原文段落.
小哥写的详细介绍可以移步:https://github.com/LambdaLabsML/examples/tree/main/stable-diffusion-finetuning
1、准备数据
深度学习的训练,首先就是要解决数据问题。由于stable diffusion的训练数据是 文本-图像 匹配的pairs,因此我们要按照它的要求准备数据。
准备好你的所有图片,当然对于大部分人来说,要得到图片容易,但是手里的图片数据都是没有文本标注的,但是我们可以用BLIP算法来自动生成标注。
BLIP项目地址:https://github.com/salesforce/BLIP
效果见下图:
BLIP自动给妙蛙种子生成了一段描述,当然算法的效果很难达到完美,但是足够用了。如果觉得不够好,那完全也可以自己标注。
将得到的text,与图片名使用json格式存起来:
{
"0001.jpg": "This is a young woman with a broad forehead.",
"0002.jpg": "The young lady has a melon seed face and her chin is relatively narrow.",
"0003.jpg": "This is a melon seed face woman who has a broad chin.There is a young lady with a broad forehead."
}
2、下载代码模型
这里我们使用小哥魔改的stable diffusion代码,更加方便finetune。
finetune代码地址:https://github.com/justinpinkney/stable-diffusion
按照这个代码readme里的要求装好环境。同时下载好stable diffusion预训练好的模型 sd-v1-4-full-ema.ckpt ,放到目录里。

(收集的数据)
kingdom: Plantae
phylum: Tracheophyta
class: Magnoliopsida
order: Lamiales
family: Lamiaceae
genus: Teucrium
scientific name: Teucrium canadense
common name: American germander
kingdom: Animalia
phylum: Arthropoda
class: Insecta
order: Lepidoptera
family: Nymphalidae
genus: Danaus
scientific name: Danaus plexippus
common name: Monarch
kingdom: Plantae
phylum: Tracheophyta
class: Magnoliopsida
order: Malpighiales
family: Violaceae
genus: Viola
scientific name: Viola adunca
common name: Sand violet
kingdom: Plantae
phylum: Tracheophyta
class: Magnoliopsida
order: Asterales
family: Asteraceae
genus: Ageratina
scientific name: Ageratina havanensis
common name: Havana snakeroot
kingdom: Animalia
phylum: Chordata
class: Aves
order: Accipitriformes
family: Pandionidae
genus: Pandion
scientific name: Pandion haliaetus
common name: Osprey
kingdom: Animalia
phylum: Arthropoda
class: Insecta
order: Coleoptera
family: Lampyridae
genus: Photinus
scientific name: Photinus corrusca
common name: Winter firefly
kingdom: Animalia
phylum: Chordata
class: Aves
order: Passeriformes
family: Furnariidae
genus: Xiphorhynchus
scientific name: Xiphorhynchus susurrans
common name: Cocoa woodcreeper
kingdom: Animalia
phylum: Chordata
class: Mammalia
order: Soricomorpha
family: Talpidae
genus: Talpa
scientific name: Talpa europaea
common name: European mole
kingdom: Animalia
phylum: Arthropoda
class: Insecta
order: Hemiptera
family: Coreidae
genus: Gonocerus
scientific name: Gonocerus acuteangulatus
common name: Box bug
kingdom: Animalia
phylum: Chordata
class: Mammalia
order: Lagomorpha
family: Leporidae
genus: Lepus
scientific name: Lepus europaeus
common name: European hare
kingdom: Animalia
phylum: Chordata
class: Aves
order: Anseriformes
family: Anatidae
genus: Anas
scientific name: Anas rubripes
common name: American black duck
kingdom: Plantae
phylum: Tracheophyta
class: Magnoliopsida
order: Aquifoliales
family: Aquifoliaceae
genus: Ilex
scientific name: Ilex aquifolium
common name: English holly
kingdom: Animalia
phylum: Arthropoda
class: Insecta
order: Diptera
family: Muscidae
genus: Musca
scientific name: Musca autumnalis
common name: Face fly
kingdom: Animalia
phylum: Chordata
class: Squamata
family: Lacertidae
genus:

任务要求.
请将前面那段讲 Stable Diffusion 微调准备工作的原文完整地重新写出，一字不改。

解答.
小哥写的详细介绍可以移步:https://github.com/LambdaLabsML/examples/tree/main/stable-diffusion-finetuning
1、准备数据
深度学习的训练,首先就是要解决数据问题。由于stable diffusion的训练数据是 文本-图像 匹配的pairs,因此我们要按照它的要求准备数据。
准备好你的所有图片,当然对于大部分人来说,要得到图片容易,但是手里的图片数据都是没有文本标注的,但是我们可以用BLIP算法来自动生成标注。
BLIP项目地址:https://github.com/salesforce/BLIP
效果见下图:
BLIP自动给妙蛙种子生成了一段描述,当然算法的效果很难达到完美,但是足够用了。如果觉得不够好,那完全也可以自己标注。
将得到的text,与图片名使用json格式存起来:
{
"0001.jpg": "This is a young woman with a broad forehead.",
"0002.jpg": "The young lady has a melon seed face and her chin is relatively narrow.",
"0003.jpg": "This is a melon seed face woman who has a broad chin.There is a young lady with a broad forehead."
}
2、下载代码模型
这里我们使用小哥魔改的stable diffusion代码,更加方便finetune。
finetune代码地址:https://github.com/justinpinkney/stable-diffusion
按照这个代码readme里的要求装好环境。同时下载好stable diffusion预训练好的模型 sd-v1-4-full-ema.ckpt ,放到目录里。